Let G be a finite group, S a
commutative ring with one and S[G] the group ring of G over S. If H is a group
with G≅H then clearly S[G]≅S[H] where the latter is an S-isomorphism. We study
here the converse question: For which groups G and rings S does S[G]≅S[H] imply
that G is isomorphic to H?
We consider first the case where S = K is a field. It is known that if G is abelian
then Q[G]≅Q[H] implies that G≅H where Q is the field of rational numbers. We
show here that this result does not extend to all groups G. In fact by a simple
counting argument we exhibit a large set of nonisomorphic p-groups with isomorphic
group algebras over all noncharacteristic p fields. Thus for groups in general the
only fields if interest are those whose characteristic divides the order of the
group.
We now let S = R be the ring of integers in some finite algebraic extension
of the rationals.

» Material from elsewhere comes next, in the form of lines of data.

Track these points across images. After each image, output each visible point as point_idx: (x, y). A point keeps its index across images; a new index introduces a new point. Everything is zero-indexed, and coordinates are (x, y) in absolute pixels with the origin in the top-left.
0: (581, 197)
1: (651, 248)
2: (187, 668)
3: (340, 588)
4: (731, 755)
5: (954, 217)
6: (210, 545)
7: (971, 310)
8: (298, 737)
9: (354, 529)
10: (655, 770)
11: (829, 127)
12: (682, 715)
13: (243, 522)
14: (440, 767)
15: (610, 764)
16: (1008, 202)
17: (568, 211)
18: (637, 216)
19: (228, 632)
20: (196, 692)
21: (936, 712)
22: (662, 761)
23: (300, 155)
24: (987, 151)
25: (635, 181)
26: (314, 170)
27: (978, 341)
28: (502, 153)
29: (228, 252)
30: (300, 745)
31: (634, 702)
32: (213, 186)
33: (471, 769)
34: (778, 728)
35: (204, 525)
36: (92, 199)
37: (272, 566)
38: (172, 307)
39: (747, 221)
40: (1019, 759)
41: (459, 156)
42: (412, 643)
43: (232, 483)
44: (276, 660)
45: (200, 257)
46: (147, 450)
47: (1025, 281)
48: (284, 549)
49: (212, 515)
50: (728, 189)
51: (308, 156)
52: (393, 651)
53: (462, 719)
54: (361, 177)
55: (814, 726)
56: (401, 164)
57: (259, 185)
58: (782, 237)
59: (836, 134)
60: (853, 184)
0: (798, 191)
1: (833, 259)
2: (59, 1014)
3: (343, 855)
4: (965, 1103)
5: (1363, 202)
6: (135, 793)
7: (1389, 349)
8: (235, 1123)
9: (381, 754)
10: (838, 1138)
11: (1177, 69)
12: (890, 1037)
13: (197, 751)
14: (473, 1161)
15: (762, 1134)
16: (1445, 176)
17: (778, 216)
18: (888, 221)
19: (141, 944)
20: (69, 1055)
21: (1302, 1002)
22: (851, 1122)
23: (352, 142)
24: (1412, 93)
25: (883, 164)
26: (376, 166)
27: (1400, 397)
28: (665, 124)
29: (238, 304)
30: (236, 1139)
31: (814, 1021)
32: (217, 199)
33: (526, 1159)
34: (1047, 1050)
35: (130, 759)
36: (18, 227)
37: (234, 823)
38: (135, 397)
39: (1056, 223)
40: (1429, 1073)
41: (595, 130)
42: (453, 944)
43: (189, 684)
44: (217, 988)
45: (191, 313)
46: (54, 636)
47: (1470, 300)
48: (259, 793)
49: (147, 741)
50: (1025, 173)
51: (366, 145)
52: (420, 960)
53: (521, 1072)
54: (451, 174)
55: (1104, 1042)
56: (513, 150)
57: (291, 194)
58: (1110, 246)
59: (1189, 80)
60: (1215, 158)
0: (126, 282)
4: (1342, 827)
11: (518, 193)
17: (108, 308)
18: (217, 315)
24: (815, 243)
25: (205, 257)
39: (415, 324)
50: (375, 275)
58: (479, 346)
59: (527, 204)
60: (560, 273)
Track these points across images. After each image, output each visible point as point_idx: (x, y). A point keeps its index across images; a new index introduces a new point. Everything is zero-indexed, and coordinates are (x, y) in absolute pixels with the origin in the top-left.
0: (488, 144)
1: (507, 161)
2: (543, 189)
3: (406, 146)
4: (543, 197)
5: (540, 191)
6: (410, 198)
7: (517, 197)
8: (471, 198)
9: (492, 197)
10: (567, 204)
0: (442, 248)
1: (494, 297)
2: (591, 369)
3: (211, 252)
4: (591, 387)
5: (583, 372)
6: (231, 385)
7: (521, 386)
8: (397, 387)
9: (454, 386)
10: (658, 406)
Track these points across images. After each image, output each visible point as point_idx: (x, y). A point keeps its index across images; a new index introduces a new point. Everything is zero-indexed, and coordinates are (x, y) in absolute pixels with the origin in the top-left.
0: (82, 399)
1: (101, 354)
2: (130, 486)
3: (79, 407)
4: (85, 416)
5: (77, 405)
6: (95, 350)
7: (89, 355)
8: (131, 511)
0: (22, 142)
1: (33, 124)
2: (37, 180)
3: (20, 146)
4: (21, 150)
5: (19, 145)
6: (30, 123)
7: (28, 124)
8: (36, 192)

We show here that the group ring R[G] determines the
set of normal subgroups of G along with many of the natural operations
defined on this set. For example, under the assumption that G is nilpotent, we
show that given normal subgroups M and N, the group ring determines the
commutator subgroup (M,N). Finally we consider several special cases. In
particular we show that if G is nilpotent of class 2 then R[G]≅R[H] implies
G≅H.